What I do know is that boredom is good for our children.  Boredom is the birthplace of imagination and creativity.  With enough white space, the mind kindles new thoughts and comes up with something it would never have were it stunted with some crutch of immediate gratification and external entertainment.

There are days when I know it is easy and best that I just turn on a show for a bit and let the boys chill out by watching something.  Everyone will have a range of opinions about what place this has in the life of their children.  In our home it is fine on occasion -- like when we are all burnt out and just need down time, or on days when I am sick and they are stir-crazy.  It is okay occasionally, but when occasional becomes usual, there is a dependence that is not necessarily healthy.  When I consider what I want for my boys I realize that I want to allow for the uncomfortable space that fosters an ability for them to entertain themselves without relying on addictive behaviors. 

I want to help my children develop creativity, imagination and living out their own real life -- not watching someone else live.  We do this by allowing them to wrestle through their own boredom.
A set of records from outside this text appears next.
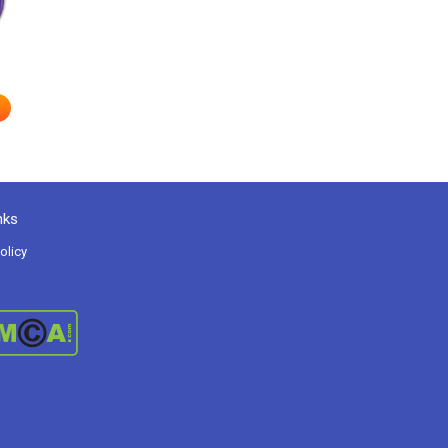
nks
olicy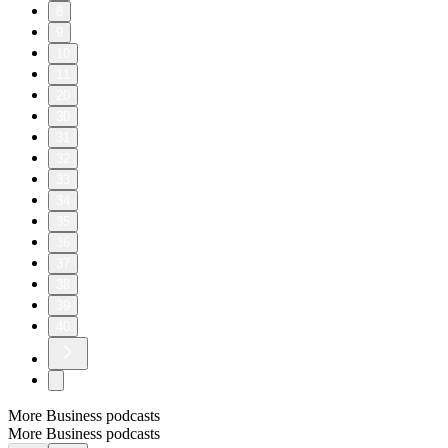
8
9
10
11
20
30
31
32
33
34
35
36
37
38
39
40
More Business podcasts
More Business podcasts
In the end, my son found a board game he had been given several years ago and had never learned how to play.  He got it out, set it up and learned the rules by running through it on his own.  He spent about 40 minutes doing this.  When he was finished he was content.  He had gotten over the hurdle and the resistance and he was energized and peaceful.  He proceeded to his room to play piano for another half hour.  He found his way out of boredom into positive activity.  He did it.  Boredom was a boy's best friend. 

4 comments:

Jaime Johnson said...

Thank you for this post!

HeartsHomeward said...

Jamie, Thank you for stopping by, reading and commenting! I love hearing that something I said was a blessing to you.

Marcee Waymire said...

Good stuff sister friend. Blessings to you this new year.

HeartsHomeward said...

Marcee! Thanks so much for popping over here and reading! Blessings to you, my sweet friend.